*** MATERIAL FOR THIS EXERCISE

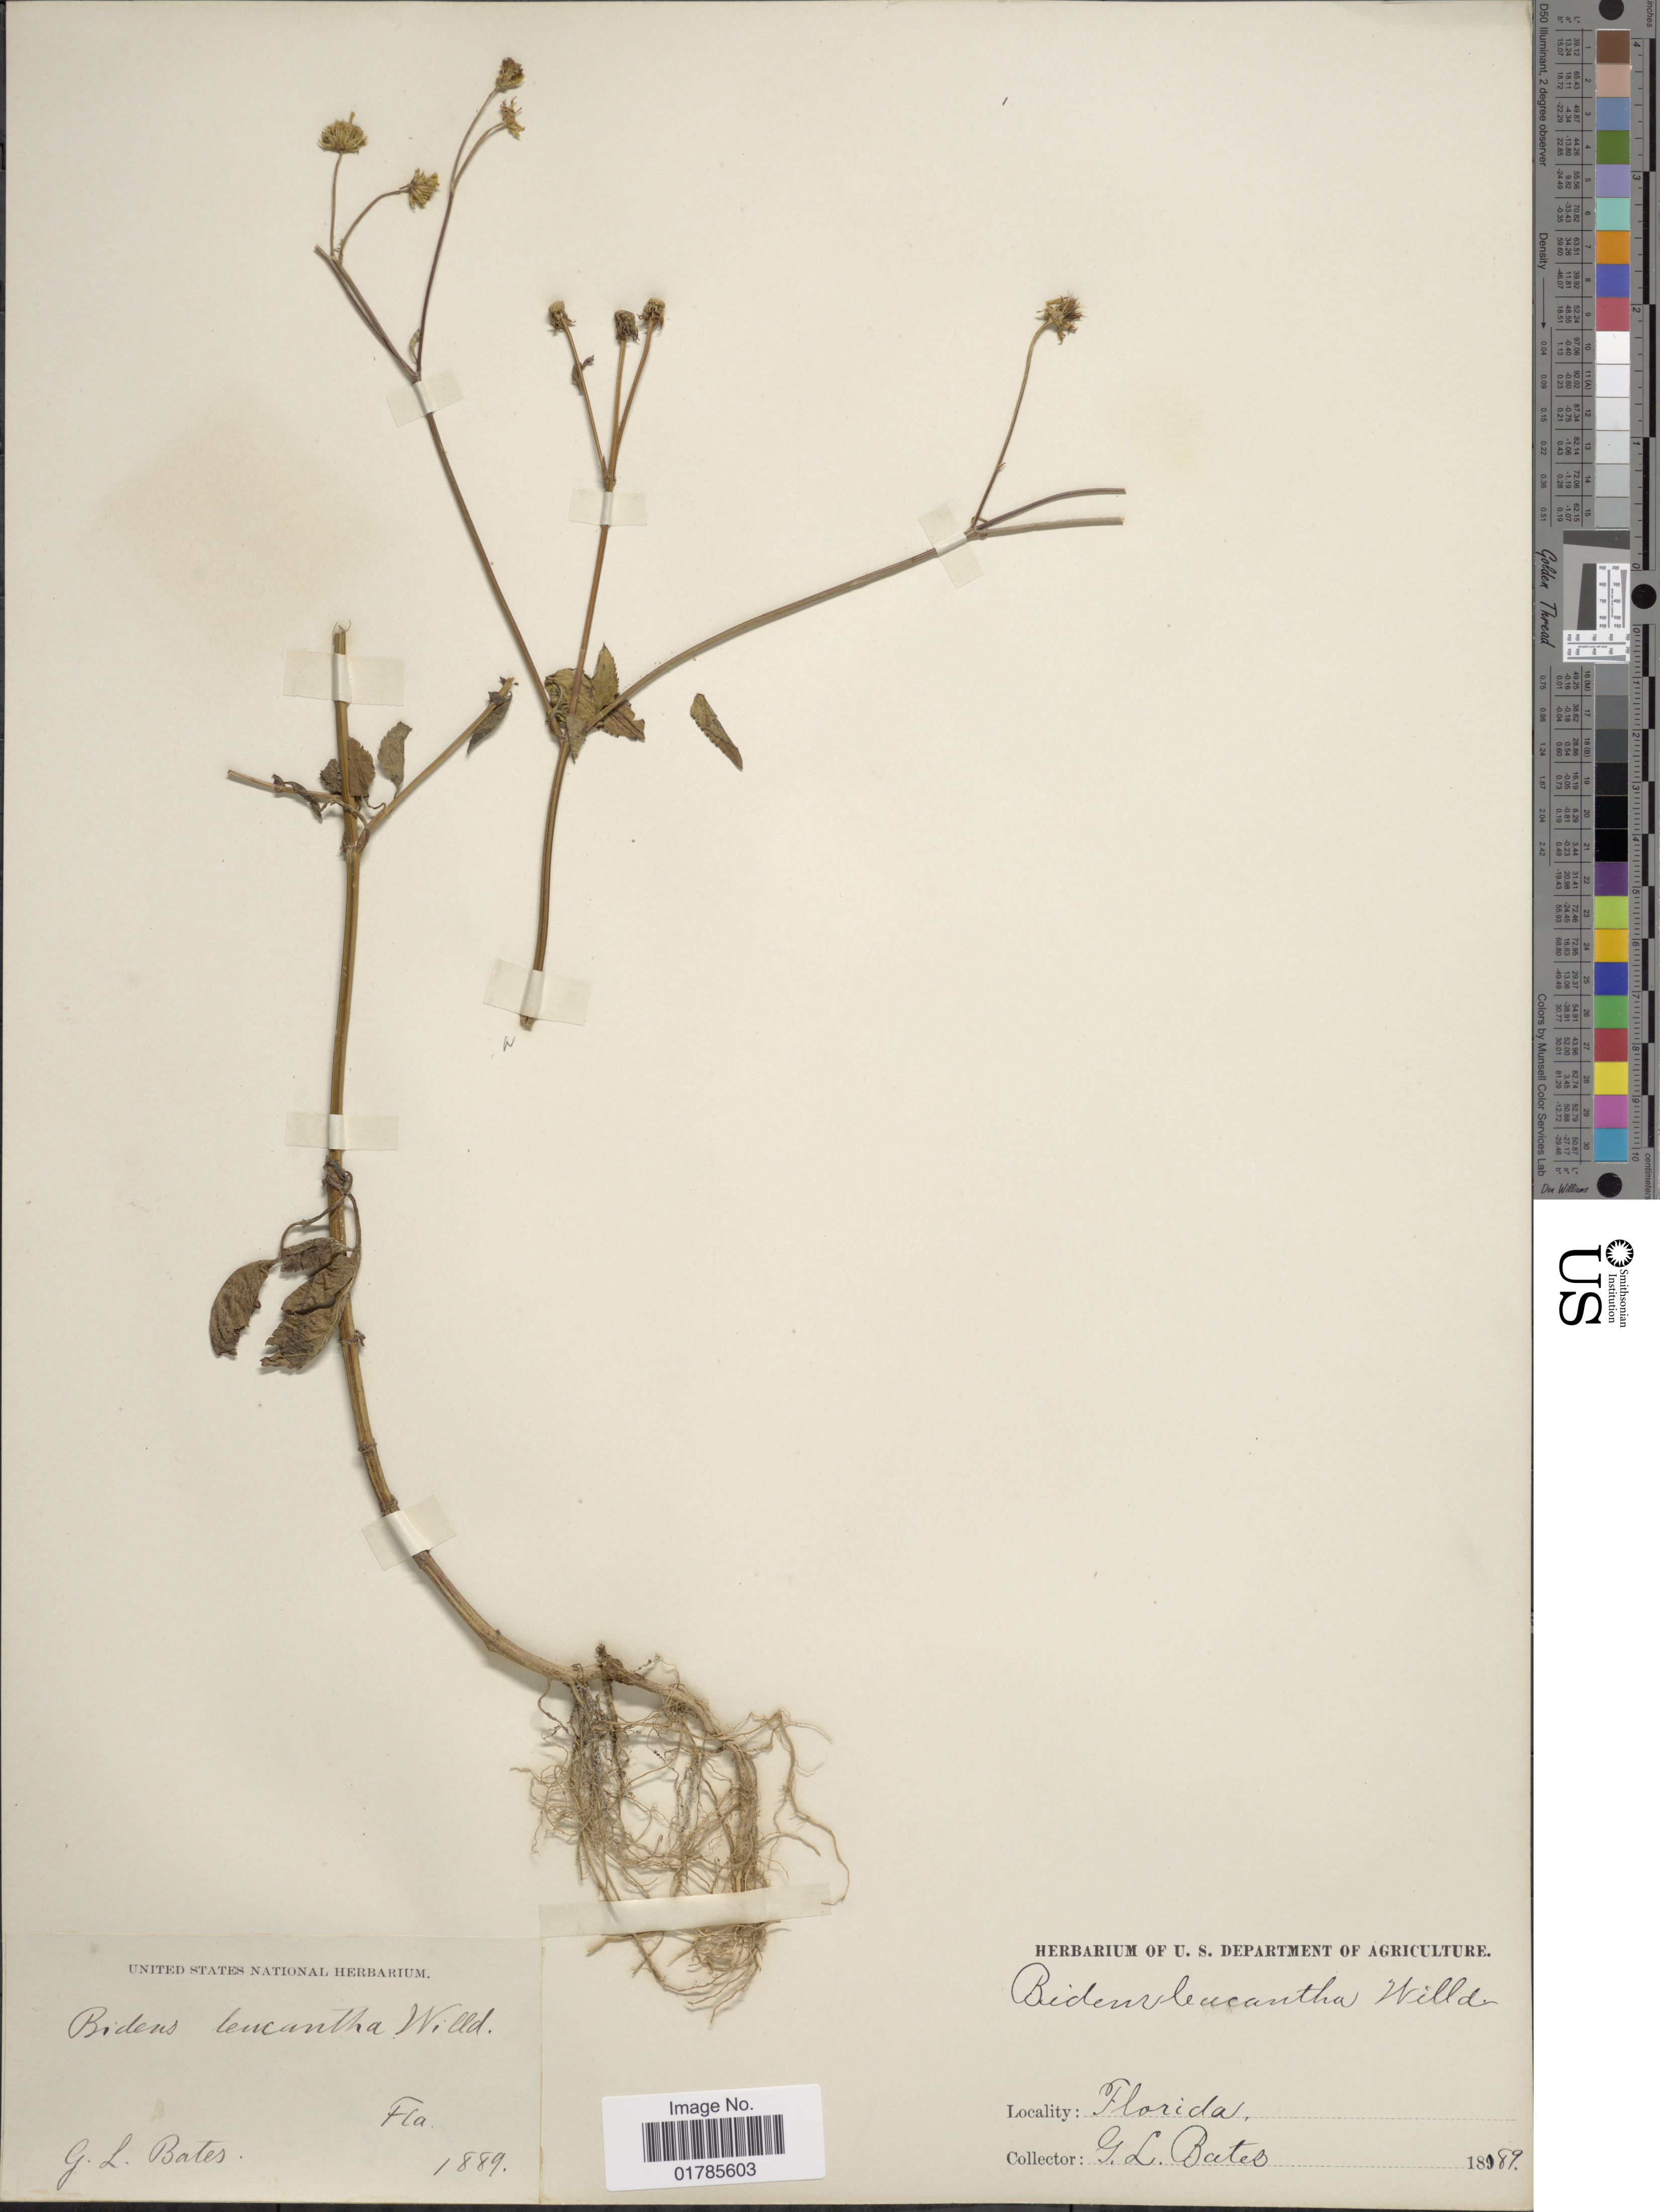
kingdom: Plantae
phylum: Tracheophyta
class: Magnoliopsida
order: Asterales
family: Asteraceae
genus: Bidens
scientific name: Bidens alba var. radiata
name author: (Sch. Bip.) R.E. Ballard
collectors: G. Bates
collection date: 1889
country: United States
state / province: Florida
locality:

******

Reproduce the data above line for line and without alteration, omitting the pictures.

kingdom: Plantae
phylum: Tracheophyta
class: Magnoliopsida
order: Asterales
family: Asteraceae
genus: Bidens
scientific name: Bidens alba var. radiata
name author: (Sch. Bip.) R.E. Ballard
collectors: G. Bates
collection date: 1889
country: United States
state / province: Florida
locality:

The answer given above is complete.